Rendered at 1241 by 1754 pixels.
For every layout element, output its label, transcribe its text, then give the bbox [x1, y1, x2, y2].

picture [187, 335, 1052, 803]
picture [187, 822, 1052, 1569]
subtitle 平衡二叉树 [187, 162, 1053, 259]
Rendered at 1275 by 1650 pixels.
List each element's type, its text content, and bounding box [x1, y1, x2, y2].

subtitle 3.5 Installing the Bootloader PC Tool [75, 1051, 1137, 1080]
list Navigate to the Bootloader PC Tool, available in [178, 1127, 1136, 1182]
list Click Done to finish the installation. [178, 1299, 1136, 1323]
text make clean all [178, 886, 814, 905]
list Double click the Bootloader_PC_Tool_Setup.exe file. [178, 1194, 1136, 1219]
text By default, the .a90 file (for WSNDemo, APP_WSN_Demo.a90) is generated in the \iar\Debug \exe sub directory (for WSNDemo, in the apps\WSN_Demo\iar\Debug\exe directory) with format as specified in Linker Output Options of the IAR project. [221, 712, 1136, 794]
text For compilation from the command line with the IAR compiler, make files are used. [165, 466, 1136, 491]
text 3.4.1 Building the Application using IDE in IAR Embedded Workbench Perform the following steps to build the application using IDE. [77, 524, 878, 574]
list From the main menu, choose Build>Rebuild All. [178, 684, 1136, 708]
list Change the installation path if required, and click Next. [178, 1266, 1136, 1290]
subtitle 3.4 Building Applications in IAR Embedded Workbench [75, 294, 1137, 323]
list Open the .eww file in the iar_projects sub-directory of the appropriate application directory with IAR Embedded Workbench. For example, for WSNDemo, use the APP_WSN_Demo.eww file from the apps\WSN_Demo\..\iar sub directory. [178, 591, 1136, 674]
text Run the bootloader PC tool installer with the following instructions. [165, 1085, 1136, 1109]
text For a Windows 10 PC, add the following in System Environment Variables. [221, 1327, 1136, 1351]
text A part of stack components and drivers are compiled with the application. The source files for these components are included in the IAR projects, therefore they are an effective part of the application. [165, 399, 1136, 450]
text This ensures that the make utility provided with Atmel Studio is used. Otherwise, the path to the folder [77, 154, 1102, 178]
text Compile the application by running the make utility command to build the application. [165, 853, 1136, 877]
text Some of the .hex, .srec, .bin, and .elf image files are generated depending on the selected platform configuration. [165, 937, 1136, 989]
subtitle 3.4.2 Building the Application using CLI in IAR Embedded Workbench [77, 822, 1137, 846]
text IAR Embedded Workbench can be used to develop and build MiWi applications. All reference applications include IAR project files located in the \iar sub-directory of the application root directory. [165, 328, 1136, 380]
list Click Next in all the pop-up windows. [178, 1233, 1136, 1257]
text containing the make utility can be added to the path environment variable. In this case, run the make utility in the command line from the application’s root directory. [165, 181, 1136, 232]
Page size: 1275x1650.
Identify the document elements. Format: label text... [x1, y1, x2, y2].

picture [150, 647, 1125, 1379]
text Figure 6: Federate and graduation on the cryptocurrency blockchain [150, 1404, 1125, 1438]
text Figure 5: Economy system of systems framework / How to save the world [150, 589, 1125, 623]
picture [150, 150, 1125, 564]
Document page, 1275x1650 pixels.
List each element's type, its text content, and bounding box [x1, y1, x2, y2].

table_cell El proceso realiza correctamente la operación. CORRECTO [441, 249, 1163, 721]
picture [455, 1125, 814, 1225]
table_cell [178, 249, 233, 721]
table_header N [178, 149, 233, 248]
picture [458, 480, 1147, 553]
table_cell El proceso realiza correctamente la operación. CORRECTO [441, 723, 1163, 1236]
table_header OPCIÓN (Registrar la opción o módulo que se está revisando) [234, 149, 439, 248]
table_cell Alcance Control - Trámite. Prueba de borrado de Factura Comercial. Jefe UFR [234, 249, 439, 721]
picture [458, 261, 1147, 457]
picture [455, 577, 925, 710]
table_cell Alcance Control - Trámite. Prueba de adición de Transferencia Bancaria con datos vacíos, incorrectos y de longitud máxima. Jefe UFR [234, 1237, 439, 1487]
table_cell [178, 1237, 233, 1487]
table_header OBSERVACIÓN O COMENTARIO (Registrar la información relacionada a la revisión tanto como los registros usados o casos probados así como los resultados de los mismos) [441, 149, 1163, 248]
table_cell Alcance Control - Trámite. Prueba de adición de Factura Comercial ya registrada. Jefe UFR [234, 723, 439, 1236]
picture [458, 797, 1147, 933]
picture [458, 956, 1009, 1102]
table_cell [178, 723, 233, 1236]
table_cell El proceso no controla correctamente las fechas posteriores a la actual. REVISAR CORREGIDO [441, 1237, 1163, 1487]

§ What to do:
Would you please copy, word for word, everything above from the line containing "For every layout" down to the line containing "Rendered at 1275 by 1650 pixels.", those two lines included?

§ Written response:
For every layout element, output its label, transcribe its text, then give the bbox [x1, y1, x2, y2].

picture [187, 335, 1052, 803]
picture [187, 822, 1052, 1569]
subtitle 平衡二叉树 [187, 162, 1053, 259]
Rendered at 1275 by 1650 pixels.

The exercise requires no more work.